In a society roiled by division, how can we find common ground again with those who don’t share our views?
A Q&A with Arthur Brooks
In this series, the Gazette asks Harvard experts for concrete solutions to complex problems. Arthur Brooks, William Henry Bloomberg Professor of the Practice of Public Leadership at Harvard Kennedy School and professor of management practice at Harvard Business School, is a social scientist who studies and teaches about love and happiness. He writes the “How to Build a Life” column for The Atlantic and authored the 2019 bestseller “Love Your Enemies: How Decent People Can Save America from the Culture of Contempt.” Before coming to Harvard, Brooks was president of the American Enterprise Institute (AEI), a conservative think tank in Washington, D.C., from 2009 to 2019.
GAZETTE: It feels like the political rifts have deepened and seeped into areas of society we haven’t seen before, like public health and professional sports. Where are we right now? Are we at a low point?
BROOKS: I think it’s actually better now than it was a year ago. But you’re right that in general this era is worse than it’s been in a long time. Social scientists have measured bitter polarization, and it’s more bitter than it’s been in many decades. The way to measure that is through motive attribution asymmetry, which is the disposition of people who are implacably opposed to each other. Both sides believe that they’re motivated by love, but the other side is motivated by hatred. That’s what drives couples apart and to divorce court. The people who study this are pretty persuaded that the level of motivation asymmetry [in the U.S.] is as bad as it is between the Palestinians and Israelis. It was already bad in 2014, and it is worse now.
The second question is: Why? The facile political answer is: Trump, right? In truth, [Donald] Trump is a symptom, not a cause. There’s a very interesting set of papers on this by social scientists who have looked at what happens in the 10 to 15 years after a financial crisis. What happens is that 80 percent of wealth flows to the top 20 percent of the income distribution for a long time after a financial crisis.
That asymmetry of recovery leads to political populism and political populism leads to polarization. Populism basically says, “Somebody’s got your stuff, and I’m going to get it back.” Populism is almost always a fear-based ideology. It’s not a unity, love-based ideology. Data on 800 elections over 120 years in 20 advanced economies clearly shows that this kind of circumstance economically leads to something like a 30 percent increase in the voter share for populist parties and candidates. That’s what we’ve seen in both parties over the past five years, by the numbers. Politicians will respond to those conditions of bitterness and fear by giving voice to it. And then what happens is that you have a coercive political culture of bullying and people start dividing up [into] teams, led by bullies. The paradox is that we actually hate it: 93 percent of Americans say they hate how divided we’ve become as a country. One in six Americans are not talking to close friends or family members because of politics.
GAZETTE: Are politics solely to blame for this division or are there other forces at work?
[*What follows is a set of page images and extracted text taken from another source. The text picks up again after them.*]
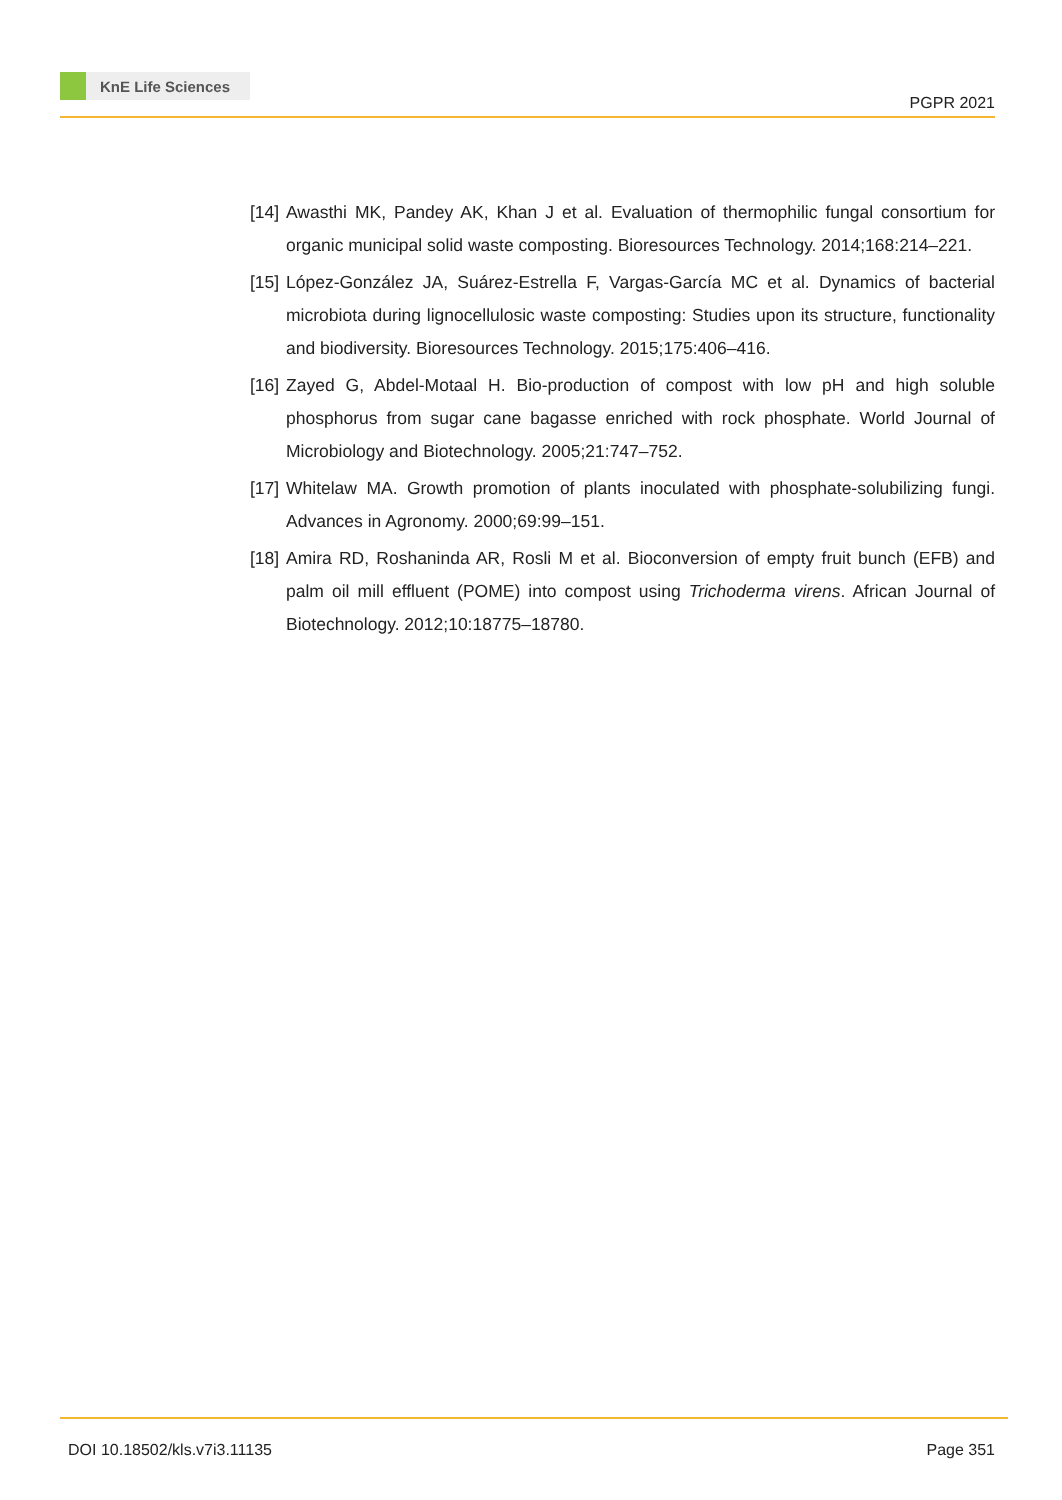KnE Life Sciences
PGPR 2021
[14]
Awasthi MK, Pandey AK, Khan J et al. Evaluation of thermophilic fungal consortium for organic municipal solid waste composting. Bioresources Technology. 2014;168:214–221.
[15]
López-González JA, Suárez-Estrella F, Vargas-García MC et al. Dynamics of bacterial microbiota during lignocellulosic waste composting: Studies upon its structure, functionality and biodiversity. Bioresources Technology. 2015;175:406–416.
[16]
Zayed G, Abdel-Motaal H. Bio-production of compost with low pH and high soluble phosphorus from sugar cane bagasse enriched with rock phosphate. World Journal of Microbiology and Biotechnology. 2005;21:747–752.
[17]
Whitelaw MA. Growth promotion of plants inoculated with phosphate-solubilizing fungi. Advances in Agronomy. 2000;69:99–151.
[18]
Amira RD, Roshaninda AR, Rosli M et al. Bioconversion of empty fruit bunch (EFB) and palm oil mill effluent (POME) into compost using Trichoderma virens. African Journal of Biotechnology. 2012;10:18775–18780.
DOI 10.18502/kls.v7i3.11135 Page 351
BROOKS: It’s sort of a perfect cultural storm. So, for example, a lot of people who probably would be involved in religious activity but have been less and less so over the past four decades have gotten a lot more energy from seeing their moral sense exemplified and expressed through the political process. So declining religious participation means increasing moral-political participation. That’s number one.
Number two is the way the media works today. It’s excessively federalized our attention on national politics, making it into kind of a quasi-religious entertainment industry. Now, people will substitute actual work in their communities for awareness and outrage about national politics, over which they have no control. To get mad about politics and post something on Facebook about [Joe] Biden or Trump is not actually the definition of good citizenship. It’s not citizenship at all. It’s just expressing yourself. People actually think that they’re engaged in society by being really mad about politics all the time. That’s part of how media has torqued the political conversation.
Third, there’s the filter bubbles that have come with social media. Social media has made it virtually impossible not to have more of what you think come to you. And with social media controlling so much of the message, it’s changed the major media. So there’s an unholy convergence of the economic circumstances going back to the Great Recession, the decline in religious affiliation and civic participation, entertainment politics, the new media models, and the bitter polarization that comes naturally through the election cycle. All together, millions of people have become quite addicted to the outrage. The whole cycle is similar to drug addiction. It just feeds on itself again and again and again. We get into this deeply suboptimal equilibrium, and it gets worse until people finally get fed up and clip the cycle. The good news is that we can reverse it. We can have a virtuous upward cycle of love that leads to warmheartedness and tolerance and community and unity and more love and more confidence and less fear and up and up and up. And that’s what we need to get into again.
GAZETTE: Politicians stir up social divisions because it is so reliably effective. But today, more people have fused their political views with their social identity. There’s a strident, zero-sum quality to it, as well. It’s not enough to support a candidate. You must advocate in a certain way and must also be against her or his opponent. How damaging is this all-or-nothing attitude we see from and within both parties?